Is there an alternative of “rdfentry” which works on “filtered nodes” ?

Thanks in advance ,
Renato

Hello @rquaglia,

As this question is quite elaborate I will redirect you to the RDataframe experts, @vpadulan and @StephanH for a complete answer.

However I’m not sure I understand the rdfentry_ problem with filtering: if the problem is a mismatch between entry index and underlying entry after the filtering, maybe it’s just a matter of defining a custom column before the Filter and assign it to rdfentry_, so that its index remains associated to the same entry as before. If that is not the problem you were talking about, then nevermind :slight_smile:

Hi @silverweed , thanks. I think my question is indeed long but the point is exactly this , as I understood with Numba Delcare we attach colums based on “array[0,1,2,3,4…]” index which works with rdfentry only if the node is not filtered before being consumed.

Your suggestion is the correct one, the point is that using a lookup table for a “uniqueID” of an entry might be heavy in accessing it.
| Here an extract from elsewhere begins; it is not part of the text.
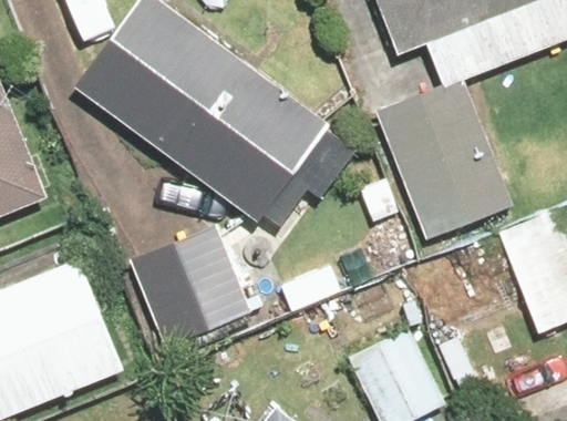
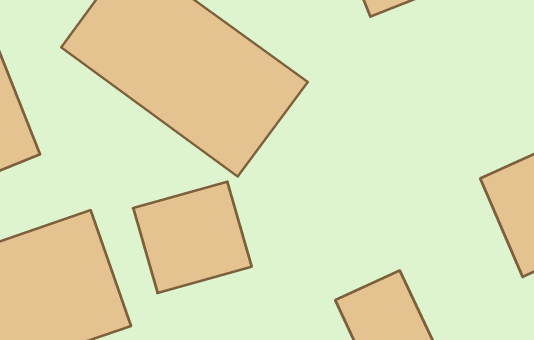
building: [377,69,522,239] -> none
basically if one wants to do :

node = node.Filter("xx")
node = addReweight( node) 

And in addReweight you use

def addReweight( node) : 
    nodeNp = node.AsNumpy( colsNeed)
    weight_array = evalWeights( nodeNp)
    @ROOT.Numba.Declare(["unsigned long"], "float", "myfunction")
    def _getter(entry):
      return weight_array[entry]
    node = node.Define(col_name, f"Numba::myfunction(rdfentry_)")
    return node

I tried to make it as short as possible, the point being that rdfentry_ here is assumed to be
0,1,2,3,4,5....,N-1 with N = number of Filtered entries, but the rdfentry_ on a filtered node is only a sub-set of the N with values for example being 0,4,13 (if i understood correctly, which i hope i did). It would be nice basically to have something rdfentry_ like but being re-mapped post filtering to an ordered index like

Ah, I see, so the problem is actually the inverse of what I thought: you would need an rdfentry_ equivalent that “resets” after the filtering, right?

I’m not sure if there is such a mechanism built into RDF.
You can of course use a Define after the Filter to increment a lambda-captured variable and assign it as the column value, but that requires C++ so it’s not exactly ideal.
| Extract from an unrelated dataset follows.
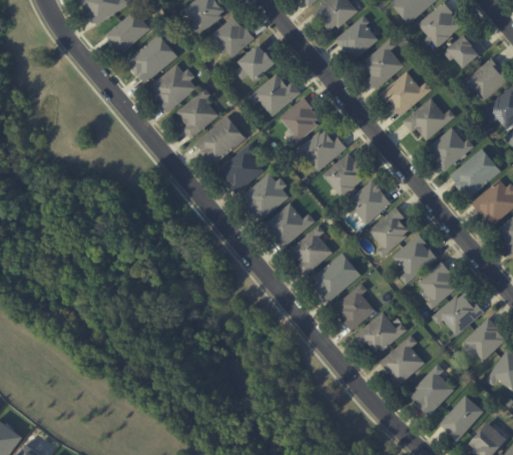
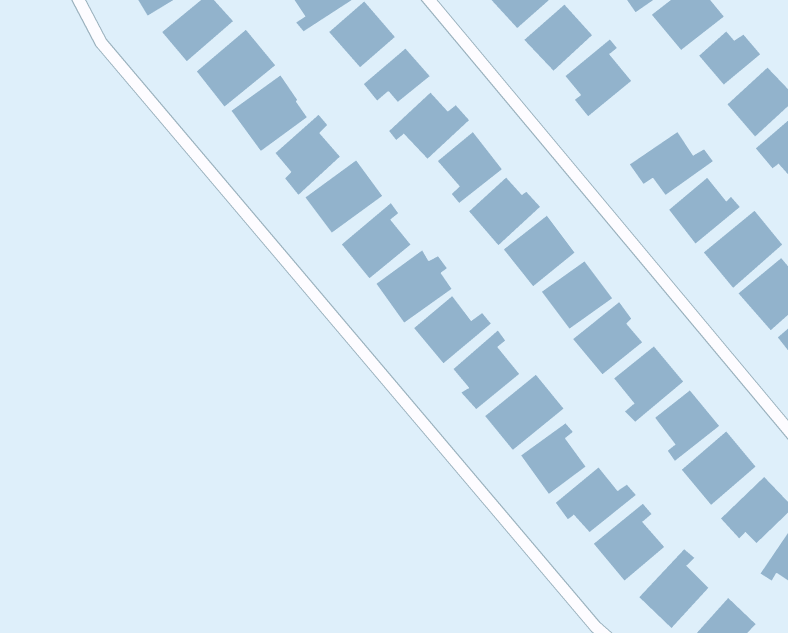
building: [380,71,432,116] -> none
i mean it would be fine to do like that if it’s a small C++ code to create, it just needs to create ordered entries somewhat so that the addReweight can be applied “to any node” coming form any pre-processing step.
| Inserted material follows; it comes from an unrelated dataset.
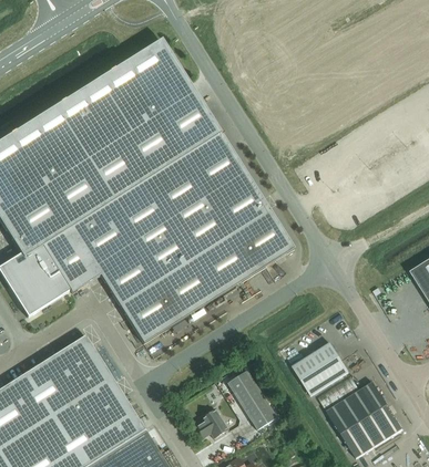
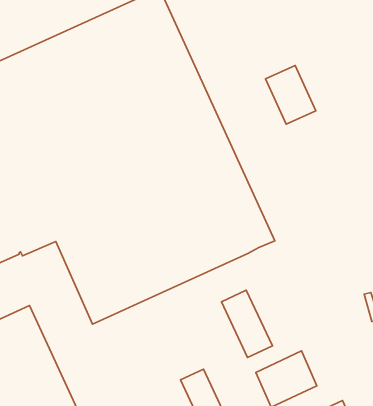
building: none -> [265,65,316,124]
building: none -> [221,290,272,357]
You mean doing something like :

ROOT.gInterpreter.Declare( """
RDF::RNode EntryPosSelectionCounter( RDF::RNode ){
    int counter = 0 ;
    if( node.HasColumn("dummy") ){
       auto retnode =  node.Define("index_nodestatus", [ & counter]( float dummy){ return counter++; }, "dummy")
    } else{

        auto retnode = node.Define("dummy" , "1.")
                .Define("index_nodestatus", [ & counter]( float dummy){ return counter++; }, "dummy")
    }
    return retnode; 
};
""")
node = EntryPosSelectionCounter( node)

def addReweight( node) : 
    nodeNp = node.AsNumpy( colsNeed)
    weight_array = evalWeights( nodeNp)
    @ROOT.Numba.Declare(["unsigned long"], "float", "myfunction")
    def _getter(entry):
      return weight_array[entry]
    node = node.Define(col_name, f"Numba::myfunction(index_nodestatus)")
    return node

Issue with this is that multiple instances of addReweight might be happening at different selection stage, so that the index_nodestatus has the same isue of rdfentry, of course one can make this safer parsing a different “index_nodestatus” for each call of addReweight.

Yes, something like that. Of course you need to make sure that counter is visible when you actually run the graph computation (in your example you’d get a dangling reference since counter is local to the C++ function).

My general idea was (pseudo-code):

int counter = 0;
# `df` is the already-filtered dataframe
df.Define("my_index", [&counter] { return counter++; })

so that the lambda is only run for entries that survived the filtering. Ideally you would define "my_index" immediately before using it, so that there is no further filtering involved that would invalidate it.
Clearly this doesn’t work as neatly in a more complicated scenario (as yours might be), like if you need multiple counters and so on. Sorry if my example is simplifying too much.